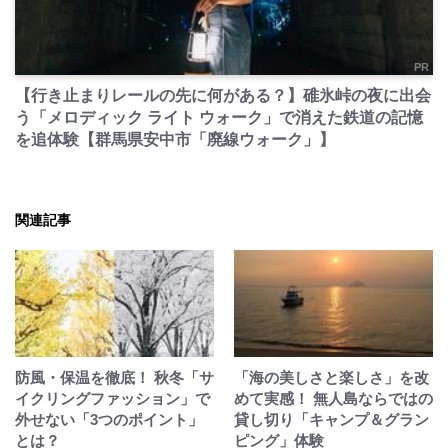
PR
【行き止まりレールの先に何がある？】碓氷峠の夜に出会
う「メロディック ライト ウォーク」で消えた鉄道の記憶
を追体験【群馬県安中市「廃線ウォーク」】
関連記事
防風・保温を徹底！ 秋冬「サ
「海の美しさと楽しさ」を改
イクリングファッション」で
めて実感！ 無人島ならではの
外せない「3つのポイント」
貸し切り「キャンプ＆グラン
とは？
ピング」体験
────────────────
PROBLEM DETAILS:
Leave the pictures out and output the rest of the data word for word.

TASK RESPONSE:
PR
【行き止まりレールの先に何がある？】碓氷峠の夜に出会
う「メロディック ライト ウォーク」で消えた鉄道の記憶
を追体験【群馬県安中市「廃線ウォーク」】
関連記事
防風・保温を徹底！ 秋冬「サ
「海の美しさと楽しさ」を改
イクリングファッション」で
めて実感！ 無人島ならではの
外せない「3つのポイント」
貸し切り「キャンプ＆グラン
とは？
ピング」体験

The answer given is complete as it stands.